### 任务说明:
把下面材料中所有包含字符串“skPoint”的行逐一摘录出来。

### 原始数据:
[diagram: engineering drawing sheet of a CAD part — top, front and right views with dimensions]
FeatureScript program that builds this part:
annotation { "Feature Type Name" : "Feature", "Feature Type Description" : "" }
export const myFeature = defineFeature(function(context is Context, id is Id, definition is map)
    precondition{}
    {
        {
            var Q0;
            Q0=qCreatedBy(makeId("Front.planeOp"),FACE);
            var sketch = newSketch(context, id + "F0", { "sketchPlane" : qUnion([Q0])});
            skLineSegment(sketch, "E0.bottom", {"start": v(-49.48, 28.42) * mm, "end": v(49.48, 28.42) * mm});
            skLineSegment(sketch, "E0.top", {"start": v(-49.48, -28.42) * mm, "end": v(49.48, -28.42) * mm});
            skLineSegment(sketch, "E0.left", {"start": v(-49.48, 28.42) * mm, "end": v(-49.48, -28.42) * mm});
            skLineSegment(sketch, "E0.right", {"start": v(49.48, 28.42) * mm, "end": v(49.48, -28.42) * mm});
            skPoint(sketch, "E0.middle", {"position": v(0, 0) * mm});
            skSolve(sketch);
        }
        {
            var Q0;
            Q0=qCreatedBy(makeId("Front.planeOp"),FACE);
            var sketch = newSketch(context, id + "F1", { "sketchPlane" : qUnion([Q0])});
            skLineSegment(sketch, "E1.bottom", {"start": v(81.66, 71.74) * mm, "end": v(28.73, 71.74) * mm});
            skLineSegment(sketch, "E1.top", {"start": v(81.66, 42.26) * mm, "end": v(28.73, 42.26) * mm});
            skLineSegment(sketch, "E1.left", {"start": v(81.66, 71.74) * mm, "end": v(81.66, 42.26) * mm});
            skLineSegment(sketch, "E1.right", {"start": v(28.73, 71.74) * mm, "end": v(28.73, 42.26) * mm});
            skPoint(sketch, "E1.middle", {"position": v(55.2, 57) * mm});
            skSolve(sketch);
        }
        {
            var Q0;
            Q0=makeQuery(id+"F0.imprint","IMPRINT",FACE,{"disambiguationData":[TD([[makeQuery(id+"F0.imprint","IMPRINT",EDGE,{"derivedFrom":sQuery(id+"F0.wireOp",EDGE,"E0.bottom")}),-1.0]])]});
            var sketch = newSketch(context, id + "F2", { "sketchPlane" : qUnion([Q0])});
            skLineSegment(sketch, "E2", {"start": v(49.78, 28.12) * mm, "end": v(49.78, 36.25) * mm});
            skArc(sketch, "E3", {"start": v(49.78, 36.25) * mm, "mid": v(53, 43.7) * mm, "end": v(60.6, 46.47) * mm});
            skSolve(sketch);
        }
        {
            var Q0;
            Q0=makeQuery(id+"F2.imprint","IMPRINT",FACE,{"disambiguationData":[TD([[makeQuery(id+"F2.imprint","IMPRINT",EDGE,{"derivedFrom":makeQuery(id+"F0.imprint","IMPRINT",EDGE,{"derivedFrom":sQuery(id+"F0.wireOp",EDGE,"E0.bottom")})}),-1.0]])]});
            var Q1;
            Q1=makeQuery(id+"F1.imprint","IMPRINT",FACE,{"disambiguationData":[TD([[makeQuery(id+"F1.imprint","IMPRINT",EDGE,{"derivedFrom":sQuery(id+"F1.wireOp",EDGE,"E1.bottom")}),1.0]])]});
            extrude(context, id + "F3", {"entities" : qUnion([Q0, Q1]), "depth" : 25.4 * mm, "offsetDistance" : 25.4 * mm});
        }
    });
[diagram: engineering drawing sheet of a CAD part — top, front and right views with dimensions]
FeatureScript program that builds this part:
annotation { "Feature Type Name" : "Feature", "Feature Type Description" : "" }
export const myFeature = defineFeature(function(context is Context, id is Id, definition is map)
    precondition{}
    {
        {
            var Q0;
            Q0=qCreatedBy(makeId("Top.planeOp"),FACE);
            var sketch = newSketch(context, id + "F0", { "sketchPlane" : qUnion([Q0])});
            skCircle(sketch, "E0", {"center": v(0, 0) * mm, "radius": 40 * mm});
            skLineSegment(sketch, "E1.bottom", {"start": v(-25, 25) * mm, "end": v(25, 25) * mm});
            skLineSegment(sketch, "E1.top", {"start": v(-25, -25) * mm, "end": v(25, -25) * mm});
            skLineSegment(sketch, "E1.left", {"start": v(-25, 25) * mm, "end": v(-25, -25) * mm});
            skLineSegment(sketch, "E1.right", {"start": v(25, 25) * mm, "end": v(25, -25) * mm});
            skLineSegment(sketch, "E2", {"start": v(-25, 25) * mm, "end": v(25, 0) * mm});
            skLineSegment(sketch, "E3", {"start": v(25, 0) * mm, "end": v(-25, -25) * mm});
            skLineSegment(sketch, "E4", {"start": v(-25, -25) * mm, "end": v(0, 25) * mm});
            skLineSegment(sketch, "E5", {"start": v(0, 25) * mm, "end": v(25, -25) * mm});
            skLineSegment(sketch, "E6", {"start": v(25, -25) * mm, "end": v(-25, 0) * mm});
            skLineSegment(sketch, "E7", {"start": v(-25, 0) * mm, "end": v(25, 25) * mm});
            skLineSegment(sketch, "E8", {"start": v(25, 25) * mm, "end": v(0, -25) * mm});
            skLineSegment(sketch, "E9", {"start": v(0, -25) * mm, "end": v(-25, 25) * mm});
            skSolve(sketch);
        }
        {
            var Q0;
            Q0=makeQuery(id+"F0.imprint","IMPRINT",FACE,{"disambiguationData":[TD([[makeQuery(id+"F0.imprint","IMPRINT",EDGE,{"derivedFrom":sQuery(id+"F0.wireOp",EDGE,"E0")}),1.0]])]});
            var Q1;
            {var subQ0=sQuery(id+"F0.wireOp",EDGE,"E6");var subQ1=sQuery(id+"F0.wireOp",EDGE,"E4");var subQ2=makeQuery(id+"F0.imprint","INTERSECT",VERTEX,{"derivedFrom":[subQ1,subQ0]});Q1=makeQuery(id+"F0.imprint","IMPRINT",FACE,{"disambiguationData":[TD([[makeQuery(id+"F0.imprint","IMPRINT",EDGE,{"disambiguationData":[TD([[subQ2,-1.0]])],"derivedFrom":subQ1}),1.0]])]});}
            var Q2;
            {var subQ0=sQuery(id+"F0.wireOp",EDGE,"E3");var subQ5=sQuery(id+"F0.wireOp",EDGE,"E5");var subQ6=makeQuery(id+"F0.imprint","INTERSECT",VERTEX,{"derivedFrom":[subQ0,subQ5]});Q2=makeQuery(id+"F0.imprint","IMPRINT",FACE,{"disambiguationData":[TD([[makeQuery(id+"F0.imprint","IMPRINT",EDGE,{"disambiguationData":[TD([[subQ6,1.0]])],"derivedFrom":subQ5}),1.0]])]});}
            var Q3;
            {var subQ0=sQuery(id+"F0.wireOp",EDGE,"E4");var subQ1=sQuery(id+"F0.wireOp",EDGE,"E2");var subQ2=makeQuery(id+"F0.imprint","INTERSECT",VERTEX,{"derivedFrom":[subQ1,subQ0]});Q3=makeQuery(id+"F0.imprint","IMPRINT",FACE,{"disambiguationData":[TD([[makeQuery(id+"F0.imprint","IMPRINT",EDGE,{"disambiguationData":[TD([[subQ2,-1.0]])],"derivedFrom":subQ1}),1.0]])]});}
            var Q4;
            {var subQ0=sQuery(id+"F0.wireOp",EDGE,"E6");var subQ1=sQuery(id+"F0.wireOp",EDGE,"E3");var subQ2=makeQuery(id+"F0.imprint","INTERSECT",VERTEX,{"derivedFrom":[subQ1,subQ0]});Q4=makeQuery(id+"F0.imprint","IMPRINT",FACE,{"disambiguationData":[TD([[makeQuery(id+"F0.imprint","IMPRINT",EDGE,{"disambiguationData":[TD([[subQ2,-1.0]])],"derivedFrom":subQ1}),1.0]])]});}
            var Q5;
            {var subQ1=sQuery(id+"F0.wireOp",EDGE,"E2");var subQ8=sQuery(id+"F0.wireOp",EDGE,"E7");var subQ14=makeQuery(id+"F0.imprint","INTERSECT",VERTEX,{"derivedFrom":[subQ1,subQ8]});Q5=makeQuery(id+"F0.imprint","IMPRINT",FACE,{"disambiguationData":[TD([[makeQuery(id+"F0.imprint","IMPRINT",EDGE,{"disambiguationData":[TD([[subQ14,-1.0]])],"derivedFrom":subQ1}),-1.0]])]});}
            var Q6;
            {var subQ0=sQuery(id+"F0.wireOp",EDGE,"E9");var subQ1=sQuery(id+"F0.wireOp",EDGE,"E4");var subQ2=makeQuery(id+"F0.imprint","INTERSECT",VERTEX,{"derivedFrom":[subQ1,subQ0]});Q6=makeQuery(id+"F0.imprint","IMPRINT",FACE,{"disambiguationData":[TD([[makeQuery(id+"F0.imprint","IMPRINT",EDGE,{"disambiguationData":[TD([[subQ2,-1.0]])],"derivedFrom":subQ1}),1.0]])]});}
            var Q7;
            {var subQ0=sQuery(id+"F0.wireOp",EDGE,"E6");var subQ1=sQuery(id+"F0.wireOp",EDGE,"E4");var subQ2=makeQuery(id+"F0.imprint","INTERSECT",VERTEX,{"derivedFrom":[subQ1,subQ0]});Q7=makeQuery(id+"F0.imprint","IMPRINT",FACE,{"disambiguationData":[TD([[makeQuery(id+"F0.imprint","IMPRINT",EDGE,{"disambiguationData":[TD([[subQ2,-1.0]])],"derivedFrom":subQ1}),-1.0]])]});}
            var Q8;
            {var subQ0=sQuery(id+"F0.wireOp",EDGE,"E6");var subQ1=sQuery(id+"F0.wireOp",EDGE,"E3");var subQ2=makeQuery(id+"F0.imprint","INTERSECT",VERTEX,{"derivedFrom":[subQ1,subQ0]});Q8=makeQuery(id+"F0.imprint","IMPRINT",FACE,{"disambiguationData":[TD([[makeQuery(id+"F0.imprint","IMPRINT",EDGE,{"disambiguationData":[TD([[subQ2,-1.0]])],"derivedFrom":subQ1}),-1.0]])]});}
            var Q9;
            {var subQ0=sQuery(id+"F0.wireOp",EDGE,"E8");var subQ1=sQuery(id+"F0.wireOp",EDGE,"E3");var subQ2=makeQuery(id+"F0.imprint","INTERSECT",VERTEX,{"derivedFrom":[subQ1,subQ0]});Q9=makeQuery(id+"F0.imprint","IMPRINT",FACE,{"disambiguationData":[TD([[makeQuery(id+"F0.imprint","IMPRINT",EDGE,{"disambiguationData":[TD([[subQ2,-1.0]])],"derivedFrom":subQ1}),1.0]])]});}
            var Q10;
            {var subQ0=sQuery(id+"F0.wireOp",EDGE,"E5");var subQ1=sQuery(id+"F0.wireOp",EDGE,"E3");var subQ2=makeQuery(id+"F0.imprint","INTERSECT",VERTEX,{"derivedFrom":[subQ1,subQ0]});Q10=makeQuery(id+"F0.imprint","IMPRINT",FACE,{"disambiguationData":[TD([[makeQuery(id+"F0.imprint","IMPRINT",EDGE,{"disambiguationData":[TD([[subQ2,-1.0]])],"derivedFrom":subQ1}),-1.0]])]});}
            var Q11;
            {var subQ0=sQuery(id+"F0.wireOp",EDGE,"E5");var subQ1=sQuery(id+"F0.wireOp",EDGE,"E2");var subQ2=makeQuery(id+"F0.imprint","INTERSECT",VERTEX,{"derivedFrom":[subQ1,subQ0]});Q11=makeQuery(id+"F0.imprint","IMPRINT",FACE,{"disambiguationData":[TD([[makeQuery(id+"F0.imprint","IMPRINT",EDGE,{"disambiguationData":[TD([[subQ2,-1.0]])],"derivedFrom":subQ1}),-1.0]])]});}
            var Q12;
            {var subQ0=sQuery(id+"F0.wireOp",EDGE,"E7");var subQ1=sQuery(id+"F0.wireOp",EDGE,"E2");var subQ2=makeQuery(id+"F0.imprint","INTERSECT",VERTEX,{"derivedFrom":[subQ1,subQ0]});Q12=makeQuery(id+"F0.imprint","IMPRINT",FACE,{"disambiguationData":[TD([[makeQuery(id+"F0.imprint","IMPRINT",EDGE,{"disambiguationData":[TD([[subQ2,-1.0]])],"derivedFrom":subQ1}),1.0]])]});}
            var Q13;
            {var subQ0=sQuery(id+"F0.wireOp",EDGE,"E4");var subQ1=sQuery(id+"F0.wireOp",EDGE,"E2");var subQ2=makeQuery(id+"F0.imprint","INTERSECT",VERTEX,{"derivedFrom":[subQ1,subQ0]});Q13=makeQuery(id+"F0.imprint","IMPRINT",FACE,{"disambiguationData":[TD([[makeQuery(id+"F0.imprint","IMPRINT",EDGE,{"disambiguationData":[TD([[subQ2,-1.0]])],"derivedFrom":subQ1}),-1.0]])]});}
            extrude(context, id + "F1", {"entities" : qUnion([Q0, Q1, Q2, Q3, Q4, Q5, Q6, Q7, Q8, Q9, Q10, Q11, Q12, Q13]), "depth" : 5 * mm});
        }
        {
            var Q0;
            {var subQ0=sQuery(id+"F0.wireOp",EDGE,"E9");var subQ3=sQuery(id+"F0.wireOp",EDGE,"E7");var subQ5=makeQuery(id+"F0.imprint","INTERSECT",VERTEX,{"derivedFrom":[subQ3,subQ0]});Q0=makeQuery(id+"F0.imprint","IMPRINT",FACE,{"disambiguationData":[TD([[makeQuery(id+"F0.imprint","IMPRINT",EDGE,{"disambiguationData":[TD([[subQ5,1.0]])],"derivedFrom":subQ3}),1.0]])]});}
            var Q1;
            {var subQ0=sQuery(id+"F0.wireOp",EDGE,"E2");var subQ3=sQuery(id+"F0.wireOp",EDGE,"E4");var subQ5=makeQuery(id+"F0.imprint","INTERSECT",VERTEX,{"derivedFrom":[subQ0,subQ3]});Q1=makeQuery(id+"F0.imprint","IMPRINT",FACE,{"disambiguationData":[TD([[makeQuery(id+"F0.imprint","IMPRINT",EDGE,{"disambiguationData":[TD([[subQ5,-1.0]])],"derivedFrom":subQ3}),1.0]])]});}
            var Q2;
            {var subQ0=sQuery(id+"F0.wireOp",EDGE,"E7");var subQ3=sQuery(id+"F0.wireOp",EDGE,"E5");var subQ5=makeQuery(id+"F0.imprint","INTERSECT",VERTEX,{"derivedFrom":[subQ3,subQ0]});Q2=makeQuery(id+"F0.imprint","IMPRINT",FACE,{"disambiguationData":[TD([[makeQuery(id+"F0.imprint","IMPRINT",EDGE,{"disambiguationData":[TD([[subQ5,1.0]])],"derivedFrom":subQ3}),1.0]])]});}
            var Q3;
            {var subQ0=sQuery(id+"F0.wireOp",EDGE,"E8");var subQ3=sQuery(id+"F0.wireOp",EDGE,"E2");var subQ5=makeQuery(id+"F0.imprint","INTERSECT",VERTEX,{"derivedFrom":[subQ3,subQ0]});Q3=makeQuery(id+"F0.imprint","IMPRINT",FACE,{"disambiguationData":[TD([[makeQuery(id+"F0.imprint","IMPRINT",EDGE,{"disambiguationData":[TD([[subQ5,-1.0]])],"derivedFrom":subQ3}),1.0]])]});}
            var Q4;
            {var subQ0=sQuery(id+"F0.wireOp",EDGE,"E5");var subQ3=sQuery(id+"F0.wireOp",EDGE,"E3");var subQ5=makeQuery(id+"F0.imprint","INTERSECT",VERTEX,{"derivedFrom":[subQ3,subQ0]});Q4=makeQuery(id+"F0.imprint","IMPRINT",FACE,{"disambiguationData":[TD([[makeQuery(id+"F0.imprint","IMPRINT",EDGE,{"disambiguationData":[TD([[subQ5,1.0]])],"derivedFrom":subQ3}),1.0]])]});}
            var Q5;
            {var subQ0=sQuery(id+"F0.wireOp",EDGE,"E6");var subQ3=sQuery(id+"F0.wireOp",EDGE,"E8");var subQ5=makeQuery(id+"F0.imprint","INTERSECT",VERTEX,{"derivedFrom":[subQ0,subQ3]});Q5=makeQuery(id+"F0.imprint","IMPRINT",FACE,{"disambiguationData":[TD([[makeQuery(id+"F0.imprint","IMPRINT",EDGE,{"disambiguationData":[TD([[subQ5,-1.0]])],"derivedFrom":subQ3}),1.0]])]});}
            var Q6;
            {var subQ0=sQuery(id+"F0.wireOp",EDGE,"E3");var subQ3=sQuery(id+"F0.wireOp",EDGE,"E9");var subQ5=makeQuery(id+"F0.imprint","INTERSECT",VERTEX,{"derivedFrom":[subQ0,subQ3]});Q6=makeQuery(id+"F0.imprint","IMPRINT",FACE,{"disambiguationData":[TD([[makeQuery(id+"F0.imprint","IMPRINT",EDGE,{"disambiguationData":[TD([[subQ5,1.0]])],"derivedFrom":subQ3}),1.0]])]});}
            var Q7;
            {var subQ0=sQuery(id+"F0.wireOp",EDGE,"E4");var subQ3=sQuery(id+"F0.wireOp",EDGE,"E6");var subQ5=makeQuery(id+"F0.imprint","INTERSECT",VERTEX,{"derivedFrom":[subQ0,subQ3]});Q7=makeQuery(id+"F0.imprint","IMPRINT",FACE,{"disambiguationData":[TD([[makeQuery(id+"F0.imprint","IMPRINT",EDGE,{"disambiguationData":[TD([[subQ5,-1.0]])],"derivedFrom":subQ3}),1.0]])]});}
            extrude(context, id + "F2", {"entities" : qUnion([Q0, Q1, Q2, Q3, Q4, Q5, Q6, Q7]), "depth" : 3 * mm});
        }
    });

### 书面回答:
            skPoint(sketch, "E0.middle", {"position": v(0, 0) * mm});
            skPoint(sketch, "E1.middle", {"position": v(55.2, 57) * mm});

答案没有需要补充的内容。